In a significant move to address the lack of oversight in health-related artificial intelligence (AI), the Coalition for Health AI (CHAI) launched its Applied Model Card. The tool, unveiled on Thursday, is designed to provide transparency for health AI systems and set a precedent in the largely unregulated industry. Described as a “nutrition label” for AI, the card aims to give users clear insights into a model’s development, risks, and intended applications.
CHAI’s Bold Step Toward Transparency
Since its inception in 2021, CHAI has worked tirelessly to create best practices for responsible AI use in healthcare. With over 3,000 private and public organizations in its network—including health systems, insurers, and tech companies—the coalition has made significant strides in aligning stakeholders on key principles. The Applied Model Card is its latest milestone, marking a collaborative effort to standardize transparency in health AI.

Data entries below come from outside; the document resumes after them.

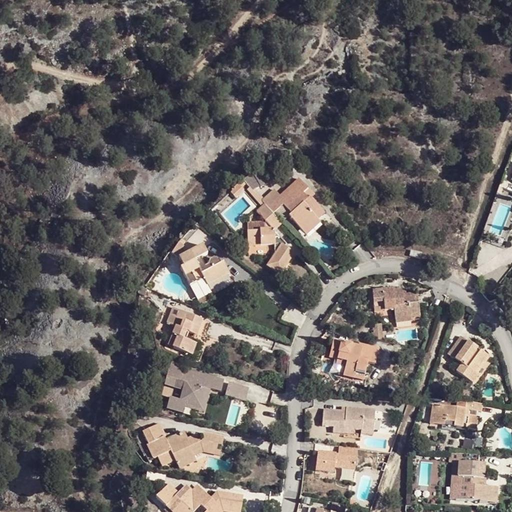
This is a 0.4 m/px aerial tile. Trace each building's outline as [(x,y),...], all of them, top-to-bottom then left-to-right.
[(273,180),(266,168),(253,176),(260,188),(273,180)] [(246,180),(243,182),(250,189),(261,202),(263,199),(246,180)] [(263,199),(261,202),(264,205),(272,214),(281,207),(284,205),(292,215),(290,217),(289,218),(301,231),(315,219),(318,221),(324,214),(310,199),(310,198),(308,200),(303,194),(308,190),(299,180),(279,196),(274,191),(263,199)] [(261,202),(250,189),(247,192),(262,208),(264,205),(261,202)] [(309,189),(308,190),(303,194),(308,200),(310,198),(310,199),(314,195),(309,189)] [(272,214),(264,205),(262,208),(257,213),(264,221),(272,214)] [(281,207),(290,217),(292,215),(284,205),(281,207)] [(281,224),(272,214),(264,221),(273,231),(274,231),(281,224)] [(321,223),(318,221),(315,219),(301,231),(307,236),(321,223)] [(276,254),(281,245),(284,242),(280,238),(275,238),(274,231),(273,231),(260,232),(260,233),(247,233),(247,248),(275,247),(276,254)] [(180,245),(172,255),(176,258),(184,248),(180,245)] [(284,248),(281,245),(276,254),(266,267),(279,276),(294,255),(284,248)] [(203,279),(206,284),(207,287),(230,275),(223,264),(220,265),(202,275),(199,270),(195,262),(200,259),(207,255),(202,247),(179,260),(183,269),(181,270),(190,287),(196,284),(196,283),(203,279)] [(205,267),(200,259),(195,262),(199,270),(205,267)] [(205,267),(199,270),(202,275),(220,265),(218,260),(215,259),(210,261),(209,265),(205,267)] [(198,288),(206,284),(203,279),(196,283),(196,284),(198,288)] [(373,292),(375,307),(384,307),(384,311),(394,310),(396,319),(412,317),(412,320),(420,319),(419,304),(416,304),(414,295),(414,294),(406,294),(400,295),(399,291),(399,290),(393,291),(394,290),(373,292)] [(200,307),(209,302),(206,297),(197,302),(200,307)] [(187,333),(193,336),(197,337),(203,321),(173,309),(167,325),(175,328),(171,339),(176,341),(173,349),(192,357),(196,345),(194,344),(191,343),(185,340),(187,333)] [(191,343),(193,336),(187,333),(185,340),(191,343)] [(476,373),(488,356),(461,337),(449,355),(462,364),(467,368),(462,376),(474,384),(479,376),(478,375),(476,373)] [(167,348),(173,349),(176,341),(171,339),(167,348)] [(352,349),(352,346),(334,341),(329,358),(337,360),(347,363),(346,368),(343,377),(354,380),(355,377),(364,379),(368,363),(375,365),(379,348),(360,344),(359,347),(358,351),(352,349)] [(490,357),(488,356),(476,373),(478,375),(490,357)] [(456,372),(462,376),(467,368),(462,364),(456,372)] [(180,370),(170,368),(169,368),(165,386),(178,389),(180,382),(184,383),(182,391),(179,401),(169,399),(167,410),(183,414),(184,410),(185,405),(200,408),(205,388),(210,390),(221,393),(224,382),(198,375),(196,379),(193,378),(194,374),(180,370)] [(249,389),(228,384),(225,397),(246,403),(249,389)] [(205,410),(210,390),(205,388),(200,408),(205,410)] [(484,405),(455,401),(454,408),(433,405),(430,424),(445,426),(445,423),(454,424),(454,428),(463,429),(463,426),(467,427),(478,429),(479,418),(469,416),(465,416),(466,411),(470,411),(483,413),(484,405)] [(205,410),(200,408),(185,405),(184,410),(204,415),(205,410)] [(346,411),(341,411),(324,410),(322,427),(334,428),(333,434),(344,435),(344,430),(354,431),(362,431),(374,432),(376,411),(346,408),(346,411)] [(142,434),(148,445),(165,438),(159,426),(142,434)] [(186,461),(188,467),(197,462),(195,458),(193,455),(203,450),(219,454),(220,452),(216,451),(217,445),(222,446),(223,439),(201,434),(188,440),(184,432),(177,435),(178,438),(173,440),(172,438),(166,440),(165,438),(148,445),(147,446),(153,461),(158,459),(162,469),(176,463),(177,465),(186,461)] [(355,470),(358,449),(339,447),(338,455),(319,452),(316,472),(334,474),(335,468),(355,470)] [(480,455),(450,453),(450,458),(454,459),(452,477),(458,478),(464,478),(464,486),(461,486),(460,501),(479,502),(479,503),(489,504),(490,496),(497,497),(498,489),(487,488),(482,488),(483,480),(484,480),(486,465),(479,464),(480,455)] [(180,471),(188,467),(186,461),(177,465),(180,471)] [(216,511),(221,507),(241,510),(243,498),(217,494),(212,499),(198,487),(193,493),(186,486),(179,493),(169,484),(156,498),(166,508),(171,511),(194,511),(200,506),(206,511),(216,511)] [(452,501),(460,501),(461,486),(457,486),(453,486),(452,501)] [(497,505),(497,497),(490,496),(489,504),(497,505)]
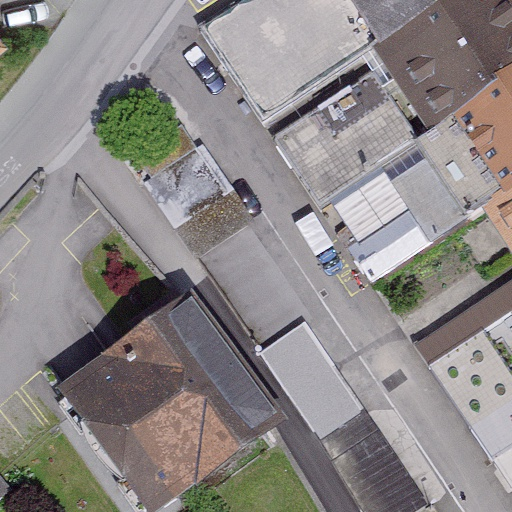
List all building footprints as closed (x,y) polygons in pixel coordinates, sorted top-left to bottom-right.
[(382,69),(489,0),(262,0),(207,36),(266,126),(374,57),(382,69)] [(429,143),(511,89),(511,3),(510,0),(489,0),(382,69),(429,143)] [(0,58),(17,44),(0,23),(0,58)] [(414,154),(368,85),(273,147),(319,216),(414,154)] [(511,251),(511,89),(429,143),(421,148),(473,227),(489,216),(511,251)] [(177,511),(273,443),(180,316),(64,400),(145,511),(177,511)] [(421,511),(428,508),(366,417),(304,334),(263,362),(322,445),(367,511),(421,511)]
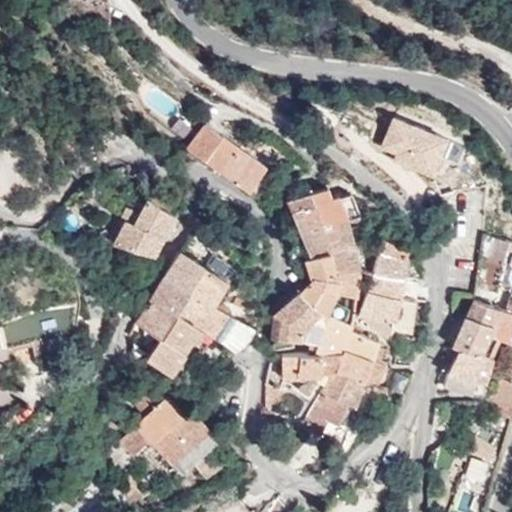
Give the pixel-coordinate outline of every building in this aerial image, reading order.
[(105,0),(64,0),(104,24),(108,5),(105,0)] [(182,154),(242,195),(244,196),(262,171),(200,128),(182,154)] [(165,209),(169,202),(155,182),(143,197),(138,205),(126,199),(120,211),(160,232),(171,212),(165,209)] [(352,189),(333,195),(329,197),(325,185),(311,189),(318,206),(325,226),(344,219),(360,213),(352,189)] [(311,189),(287,196),(307,253),(330,242),(325,227),(325,226),(318,206),(311,189)] [(307,253),(287,196),(283,198),(307,253)] [(149,254),(160,232),(120,211),(117,216),(121,218),(108,242),(149,254)] [(347,228),(344,219),(325,226),(325,227),(330,242),(341,286),(350,288),(349,291),(356,293),(361,263),(347,228)] [(407,247),(390,237),(383,232),(373,264),(403,271),(407,247)] [(511,247),(511,238),(489,233),(485,247),(506,252),(508,247),(511,247)] [(330,242),(307,253),(315,273),(305,281),(333,285),(341,286),(330,242)] [(177,244),(160,272),(184,286),(210,301),(225,276),(200,260),(177,244)] [(398,294),(403,271),(373,264),(366,286),(398,294)] [(132,317),(157,332),(171,309),(184,286),(160,272),(132,317)] [(333,285),(305,281),(297,288),(303,294),(320,309),(328,295),(333,285)] [(354,304),(356,293),(349,291),(350,288),(341,286),(333,285),(328,295),(335,305),(343,308),(353,311),(354,304)] [(171,309),(210,334),(225,310),(210,301),(184,286),(171,309)] [(366,286),(360,306),(358,311),(392,320),(391,329),(411,335),(418,298),(398,294),(366,286)] [(303,294),(297,288),(286,298),(284,296),(272,309),(268,340),(287,343),(289,334),(300,335),(302,320),(304,316),(295,305),(303,297),(303,294)] [(272,309),(284,296),(281,294),(273,302),(272,309)] [(504,340),(511,342),(511,294),(509,294),(505,307),(472,298),(466,314),(494,325),(491,335),(494,336),(504,340)] [(347,327),(353,311),(343,308),(335,305),(328,295),(320,309),(329,315),(347,327)] [(320,309),(303,297),(295,305),(304,316),(302,320),(325,327),(329,315),(320,309)] [(183,348),(186,343),(189,339),(202,347),(210,334),(171,309),(157,332),(183,348)] [(245,340),(253,326),(225,310),(210,334),(234,349),(245,340)] [(388,340),(389,340),(391,329),(392,320),(358,311),(357,313),(387,339),(388,340)] [(73,312),(30,317),(0,330),(0,351),(1,355),(25,349),(31,371),(60,366),(58,352),(64,349),(70,341),(73,312)] [(494,325),(466,314),(465,314),(453,345),(460,347),(485,357),(494,336),(491,335),(494,325)] [(375,338),(347,327),(329,315),(325,327),(319,342),(317,349),(339,353),(371,358),(375,338)] [(131,320),(156,335),(157,332),(132,317),(131,320)] [(302,320),(300,335),(319,342),(325,327),(302,320)] [(155,374),(164,379),(183,348),(157,332),(156,335),(144,355),(161,365),(155,374)] [(486,384),(492,359),(485,357),(460,347),(446,386),(473,394),(476,381),(486,384)] [(339,353),(317,349),(282,351),(271,384),(262,383),(262,404),(275,409),(281,378),(306,394),(313,387),(320,391),(332,373),(339,353)] [(382,361),(371,358),(339,353),(332,373),(362,378),(378,381),(382,361)] [(362,378),(332,373),(320,391),(300,420),(314,433),(316,435),(324,420),(335,425),(345,403),(350,406),(362,378)] [(486,405),(511,418),(511,384),(500,379),(486,405)] [(166,469),(202,434),(204,433),(184,417),(181,419),(162,398),(150,408),(137,395),(125,405),(139,419),(130,427),(123,423),(120,424),(119,429),(126,436),(116,446),(127,459),(144,445),(166,469)] [(314,433),(300,420),(296,425),(314,433)] [(211,444),(202,434),(166,469),(175,479),(187,467),(201,454),(211,444)] [(213,466),(201,454),(187,467),(198,480),(213,466)] [(466,458),(452,510),(461,511),(476,511),(489,464),(466,458)]
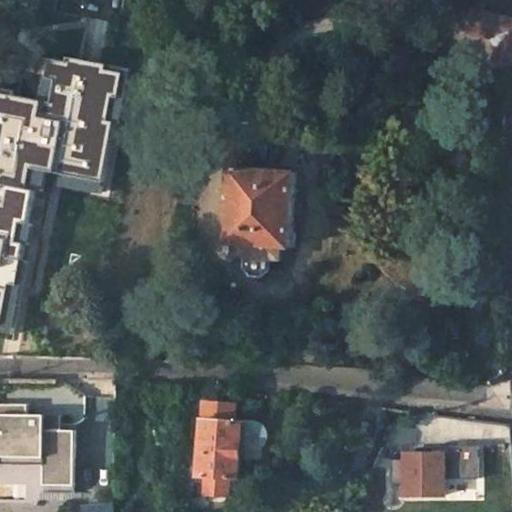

Dr. Brian Anderson, CHAI’s co-founder and CEO, emphasized the importance of this initiative. Speaking to Newsweek, he described the card as a foundational step toward building trust and understanding in health AI. “This isn’t just about accountability; it’s about making these tools more reliable and equitable for everyone,” Anderson said.
The card’s open-source nature invites feedback from the community until January 22, highlighting CHAI’s commitment to inclusivity and adaptability. Health tech companies are encouraged to test the model card and suggest improvements.
What the Applied Model Card Brings to the Table
The Applied Model Card introduces a structured approach to sharing critical information about health AI models. Developers can disclose details like release dates, regulatory approvals, and global availability. It also includes sections for intended use, risks, limitations, and ethical considerations.
A standout feature is the “trust ingredients” section, where developers can answer pressing questions about their models:
- Does the AI require ongoing maintenance?
- How does it address bias in its algorithms?
- Who funded its development, and who was consulted during its design?
These disclosures, alongside principles like fairness, safety, and usability, offer a comprehensive overview for potential users.
Bridging the Gap Between Stakeholders
One of the more contentious issues in health AI is data input transparency. Health systems need to understand the data used to train AI models to determine their suitability for specific populations. However, developers often hesitate to share proprietary details, fearing a loss of competitive advantage.
CHAI has managed to broker an initial agreement on this front. While the model card is still a draft, it represents progress in reconciling these competing interests. Anderson acknowledged that the card will likely evolve over time, as stakeholders refine their expectations and standards.
The Case for AI Nutrition Labels in Healthcare
Health AI is a booming market, attracting approximately $11 billion in venture capital investments in the United States last year, according to the World Economic Forum. For healthcare providers, navigating the crowded field of vendors can be overwhelming. The Applied Model Card aims to simplify this process, enabling an “apples-to-apples comparison” between different AI systems.
Dr. Daniel Yang, vice president of AI and emerging technologies at Kaiser Permanente, noted the deluge of pitches he receives daily—many of which lack relevance to his organization’s needs. The model card could streamline evaluations by presenting standardized information, reducing time spent on preliminary research.
For health systems, these cards could become an integral part of procurement and governance processes. Anderson explained that many organizations are already requesting such disclosures for inventory management and internal governance.
The Bigger Picture: Aligning Private and Public Standards
Interestingly, CHAI’s efforts align closely with initiatives from federal agencies like the FDA and the Office of the National Coordinator for Health Information Technology (ONC). Both have published sample model cards for AI-enabled medical devices and predictive tools, emphasizing risk management, performance, and limitations.
Anderson pointed out that CHAI’s model card goes further, offering more comprehensive disclosures. “It’s encouraging to see the private and public sectors working together to establish transparency standards,” he said. “This alignment is critical for building trust in these technologies.”
What Lies Ahead for Health AI
For now, participation in the Applied Model Card framework remains voluntary. While some hope the government will eventually mandate similar disclosures, others believe the private sector’s leadership is a more pragmatic approach. Either way, CHAI’s initiative sets a high bar for accountability in health AI.
This effort could pave the way for greater adoption of standardized practices, helping health systems confidently integrate AI into their operations. As the industry grapples with balancing innovation and oversight, tools like the Applied Model Card offer a roadmap for responsible AI development.